**Prompt**
Each line of the records that follow must come back exactly, with pictures skipped.
((
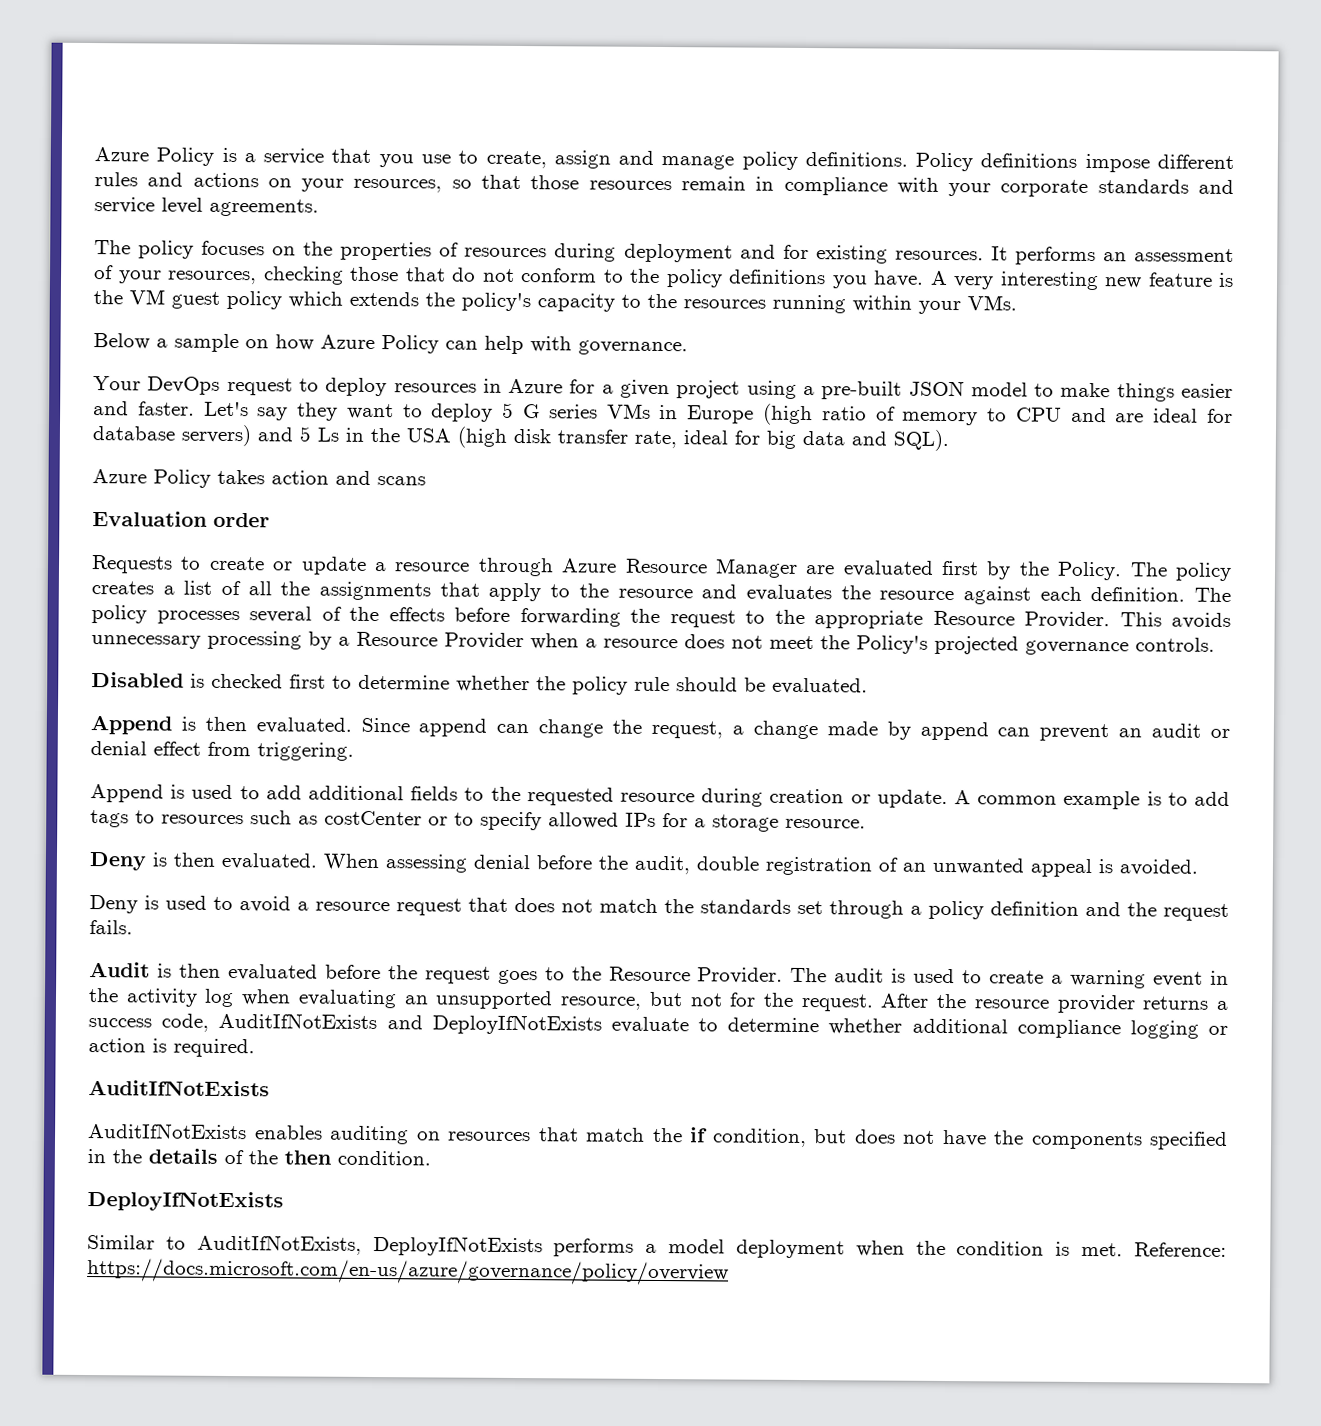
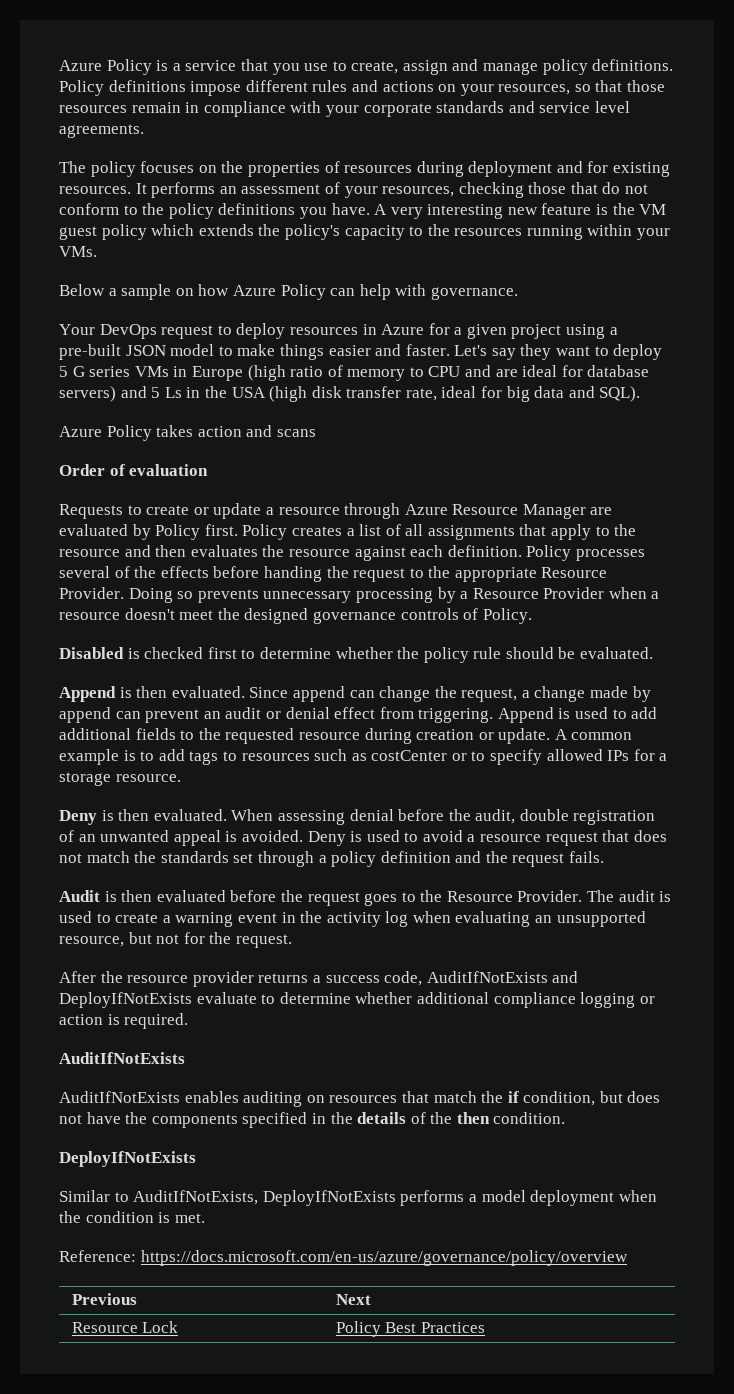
[92,511,270,528] Evaluation order -> [59,464,209,476] Order of evaluation
[941,560,1233,581] first by the Policy. The policy -> [132,524,288,540] by Policy first. Policy
[280,581,311,596] the -> (424, 530) none
(738, 591) none -> [155,545,187,557] then
[1194,587,1232,602] [91,605,147,624] The policy -> [526,545,572,561] Policy
[519,608,621,627] forwarding -> [263,566,322,582] handing
[1119,612,1231,629] This avoids -> [128,588,259,603] Doing so prevents
[684,634,1215,656] does not meet the Policy's projected governance controls. -> [124,608,532,624] doesn't meet the designed governance controls of Policy.
(354, 751) // -> (494, 715) none
(1198, 867) // -> (303, 836) none
(874, 1002) none -> (292, 941) //
(1124, 1249) none -> (205, 1218) //
(729, 1272) none -> [71,1293,137,1305] [335,1294,371,1305] [71,1321,179,1333] [335,1321,486,1337] // Previous | Next // Resource Lock | Policy Best Practices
))
**Exercise solution**
[92,511,270,528] Evaluation order -> [59,464,209,476] Order of evaluation
[941,560,1233,581] first by the Policy. The policy -> [132,524,288,540] by Policy first. Policy
[280,581,311,596] the -> (424, 530) none
(738, 591) none -> [155,545,187,557] then
[1194,587,1232,602] [91,605,147,624] The policy -> [526,545,572,561] Policy
[519,608,621,627] forwarding -> [263,566,322,582] handing
[1119,612,1231,629] This avoids -> [128,588,259,603] Doing so prevents
[684,634,1215,656] does not meet the Policy's projected governance controls. -> [124,608,532,624] doesn't meet the designed governance controls of Policy.
(354, 751) // -> (494, 715) none
(1198, 867) // -> (303, 836) none
(874, 1002) none -> (292, 941) //
(1124, 1249) none -> (205, 1218) //
(729, 1272) none -> [71,1293,137,1305] [335,1294,371,1305] [71,1321,179,1333] [335,1321,486,1337] // Previous | Next // Resource Lock | Policy Best Practices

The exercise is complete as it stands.